Blood in the urine is a common symptom after surgical interventions on the urinary tract of any kind. Continuous bladder irrigation is used as a standard after operations on the bladder, prostate or kidneys to avoid complications caused by blood coagulation. If there are blood clots, there is a high risk that this clot can fill the bladder, which often makes further (avoidable) surgery necessary. However, constant monitoring of bladder irrigation is not possible in everyday clinical practice, making a technical solution for effective, permanent monitoring most interesting.

The BMBF joint project "VisIMon", led by the German Research Center for Artificial Intelligence, aims to enable automated monitoring that will contribute to improved patient care while at the same time reducing the workload on staff. "VisIMon" stands for a networked, intelligent and interactive system for the continuous, perioperative monitoring and control of an irrigation device and for the functional monitoring of the lower urinary tract.

Photo
Portable tablet-driven ultrasound imaging system VisIMon and self-adhesive ultrasound transducer.
Source: Fraunhofer IBMT

Since the end of 2017, an interdisciplinary team of scientists, physicians and industry has been developing a small module worn on the body that monitors the irrigation process with the aid of various sensors and which can ideally be integrated in established care procedures. Innovative data handling approaches make it possible to realize completely new concepts - such as medical devices that automatically exchange data with the hospital's IT network. With more than 200,000 applications per year in Germany, the development is extremely attractive not only from a medical but also from an economic point of view.

Within the framework of the joint project, IBMT scientists are developing a miniaturized ultrasound system for the automated monitoring of bladder irrigation. The system consists of an adhesive ultrasonic transducer patch, which, together with miniaturized electronics and automated evaluation algorithms, will be used to monitor bladder irrigation and detect possible bleeding. A patented ultrasound patch technology by IBMT was used to develop the highly compact 32-element sensor that can be attached to the skin for continuous postoperative monitoring of the bladder. The newly developed 32-channel electronics, on which the ultrasound data are processed and evaluated, can be controlled via mobile consumer devices (e. g. a tablet). With the selected system concept, a large part of the data processing - such as the reconstruc¬tion of the measured signals to cross-sectional images of the bladder - is carried out on the tablet. The concept not only leads to lower costs, but also allows to take profit from the continuously improving performance of new end-user devices. 

The "VisIMon" software is also designed to forward data from various patient systems together with other parameters to central processing units in order to optimally ensure the continuous monitoring of bladder irrigation, which is indispensable after a surgical procedure, even in a tense staff situation.

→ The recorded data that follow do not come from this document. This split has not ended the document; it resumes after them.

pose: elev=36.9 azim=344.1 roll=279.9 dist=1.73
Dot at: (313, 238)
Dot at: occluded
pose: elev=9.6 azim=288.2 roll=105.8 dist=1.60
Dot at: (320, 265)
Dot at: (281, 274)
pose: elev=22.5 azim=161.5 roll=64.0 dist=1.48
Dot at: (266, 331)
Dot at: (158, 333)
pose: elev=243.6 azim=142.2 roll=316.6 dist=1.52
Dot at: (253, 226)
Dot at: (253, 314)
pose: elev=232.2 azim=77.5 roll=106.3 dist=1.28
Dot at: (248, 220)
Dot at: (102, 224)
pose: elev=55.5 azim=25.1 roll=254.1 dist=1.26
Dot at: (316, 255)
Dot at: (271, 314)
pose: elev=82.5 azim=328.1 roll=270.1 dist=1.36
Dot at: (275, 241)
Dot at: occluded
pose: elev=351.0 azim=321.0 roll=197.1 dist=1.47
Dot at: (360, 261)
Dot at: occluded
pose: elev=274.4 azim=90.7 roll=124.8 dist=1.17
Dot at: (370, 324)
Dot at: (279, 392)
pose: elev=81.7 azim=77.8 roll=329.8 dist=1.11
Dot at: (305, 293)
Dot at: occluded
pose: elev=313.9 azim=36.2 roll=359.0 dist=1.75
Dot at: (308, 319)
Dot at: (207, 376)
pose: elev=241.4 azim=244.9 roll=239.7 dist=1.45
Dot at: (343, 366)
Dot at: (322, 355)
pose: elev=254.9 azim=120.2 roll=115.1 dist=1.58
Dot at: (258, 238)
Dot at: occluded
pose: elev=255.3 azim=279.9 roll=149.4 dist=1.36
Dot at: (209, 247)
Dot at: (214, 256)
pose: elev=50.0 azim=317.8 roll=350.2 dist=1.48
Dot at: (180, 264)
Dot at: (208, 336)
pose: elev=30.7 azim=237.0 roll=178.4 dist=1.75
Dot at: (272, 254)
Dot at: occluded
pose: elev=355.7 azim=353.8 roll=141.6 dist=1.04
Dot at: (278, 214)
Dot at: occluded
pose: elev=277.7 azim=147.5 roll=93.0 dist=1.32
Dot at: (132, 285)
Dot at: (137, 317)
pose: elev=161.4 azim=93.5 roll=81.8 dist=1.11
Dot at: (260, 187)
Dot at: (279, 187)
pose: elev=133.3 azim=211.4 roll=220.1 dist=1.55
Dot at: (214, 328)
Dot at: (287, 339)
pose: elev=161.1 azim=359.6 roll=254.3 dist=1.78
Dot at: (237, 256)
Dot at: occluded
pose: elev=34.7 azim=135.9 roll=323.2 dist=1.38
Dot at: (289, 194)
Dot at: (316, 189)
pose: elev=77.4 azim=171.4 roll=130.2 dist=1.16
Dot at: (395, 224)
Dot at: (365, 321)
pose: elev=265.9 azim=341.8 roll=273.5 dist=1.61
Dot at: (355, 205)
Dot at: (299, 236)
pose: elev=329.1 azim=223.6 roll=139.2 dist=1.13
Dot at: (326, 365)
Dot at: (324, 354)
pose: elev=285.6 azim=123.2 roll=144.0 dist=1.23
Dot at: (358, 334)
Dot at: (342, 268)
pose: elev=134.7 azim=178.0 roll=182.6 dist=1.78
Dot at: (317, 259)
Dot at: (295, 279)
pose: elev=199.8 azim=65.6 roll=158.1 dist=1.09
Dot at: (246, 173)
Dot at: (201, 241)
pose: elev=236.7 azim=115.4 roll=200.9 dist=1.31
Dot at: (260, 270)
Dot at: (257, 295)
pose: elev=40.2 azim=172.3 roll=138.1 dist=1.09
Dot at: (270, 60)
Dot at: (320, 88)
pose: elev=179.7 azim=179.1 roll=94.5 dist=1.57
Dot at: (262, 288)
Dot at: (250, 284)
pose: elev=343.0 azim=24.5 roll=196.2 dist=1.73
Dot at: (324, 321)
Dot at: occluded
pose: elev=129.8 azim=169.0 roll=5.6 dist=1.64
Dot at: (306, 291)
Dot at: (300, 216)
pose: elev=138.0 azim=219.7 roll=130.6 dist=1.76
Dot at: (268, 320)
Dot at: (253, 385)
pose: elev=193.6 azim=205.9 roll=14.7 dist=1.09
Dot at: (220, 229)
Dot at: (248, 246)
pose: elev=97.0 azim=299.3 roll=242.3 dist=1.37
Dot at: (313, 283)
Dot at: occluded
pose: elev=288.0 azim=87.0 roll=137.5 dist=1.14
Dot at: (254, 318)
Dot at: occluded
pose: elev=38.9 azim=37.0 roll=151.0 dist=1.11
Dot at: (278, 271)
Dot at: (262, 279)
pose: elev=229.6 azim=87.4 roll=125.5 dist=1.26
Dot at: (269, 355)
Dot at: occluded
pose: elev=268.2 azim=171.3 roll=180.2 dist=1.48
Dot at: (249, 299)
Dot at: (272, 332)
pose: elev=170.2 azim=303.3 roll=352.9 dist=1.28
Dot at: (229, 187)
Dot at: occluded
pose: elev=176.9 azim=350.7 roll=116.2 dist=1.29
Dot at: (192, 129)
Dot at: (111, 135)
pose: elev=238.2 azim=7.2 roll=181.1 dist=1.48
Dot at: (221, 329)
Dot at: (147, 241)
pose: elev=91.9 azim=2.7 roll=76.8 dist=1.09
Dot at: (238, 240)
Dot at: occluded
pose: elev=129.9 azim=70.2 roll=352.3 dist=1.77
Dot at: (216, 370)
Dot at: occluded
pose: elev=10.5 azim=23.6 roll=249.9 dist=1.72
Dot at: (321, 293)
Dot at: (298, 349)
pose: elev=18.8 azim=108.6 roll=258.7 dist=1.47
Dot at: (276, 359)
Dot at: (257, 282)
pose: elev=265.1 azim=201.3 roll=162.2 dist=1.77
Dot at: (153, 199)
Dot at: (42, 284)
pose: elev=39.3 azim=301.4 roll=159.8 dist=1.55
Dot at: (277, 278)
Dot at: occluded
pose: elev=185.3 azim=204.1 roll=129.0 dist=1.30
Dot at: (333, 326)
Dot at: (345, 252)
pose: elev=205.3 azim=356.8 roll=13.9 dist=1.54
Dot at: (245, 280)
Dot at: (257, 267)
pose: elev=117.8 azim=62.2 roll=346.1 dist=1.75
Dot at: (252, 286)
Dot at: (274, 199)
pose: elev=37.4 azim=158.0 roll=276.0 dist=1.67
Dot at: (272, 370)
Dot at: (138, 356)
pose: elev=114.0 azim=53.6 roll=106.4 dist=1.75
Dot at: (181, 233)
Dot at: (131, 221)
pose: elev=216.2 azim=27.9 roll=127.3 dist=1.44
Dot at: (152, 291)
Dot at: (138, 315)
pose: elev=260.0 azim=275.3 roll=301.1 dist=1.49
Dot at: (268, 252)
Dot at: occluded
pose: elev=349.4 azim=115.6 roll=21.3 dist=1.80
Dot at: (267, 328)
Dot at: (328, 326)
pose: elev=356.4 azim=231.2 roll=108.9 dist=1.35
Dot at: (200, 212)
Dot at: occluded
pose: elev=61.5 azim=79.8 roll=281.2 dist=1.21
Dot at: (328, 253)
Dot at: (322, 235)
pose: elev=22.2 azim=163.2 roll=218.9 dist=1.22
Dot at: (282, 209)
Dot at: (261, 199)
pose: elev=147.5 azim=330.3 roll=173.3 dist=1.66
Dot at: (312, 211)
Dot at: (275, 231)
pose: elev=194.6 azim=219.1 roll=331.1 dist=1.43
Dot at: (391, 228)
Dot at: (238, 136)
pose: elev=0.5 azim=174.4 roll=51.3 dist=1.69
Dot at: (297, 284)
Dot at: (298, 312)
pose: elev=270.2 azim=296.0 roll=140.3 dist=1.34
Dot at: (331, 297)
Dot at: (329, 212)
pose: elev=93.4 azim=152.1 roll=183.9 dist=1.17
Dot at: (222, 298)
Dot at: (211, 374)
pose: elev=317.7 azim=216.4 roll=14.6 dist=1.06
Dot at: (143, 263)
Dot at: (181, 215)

Potential for further application scenarios

The concept of a low-cost ultrasound hardware such as developed within the project, whose performance spectrum is mostly defined by the algorithms used for signal processing, can be transferred relatively easily to other applications. For instance, the technology could be used as a monitoring system for incontinence patients. An ultrasound transducer patch could constantly monitor the bladder level and send signals to a mobile end user device via miniaturized electronics, where they could be translated into recommendations for action after automated data analysis. Together with the open interfaces and access to all data types along the processing pipeline, the system can also be used as a low-cost ultrasound research system. In addition, as application example within the medical-diagnostic field, it could be used as low-cost imaging system, for example for areas suffering from medical undersupply.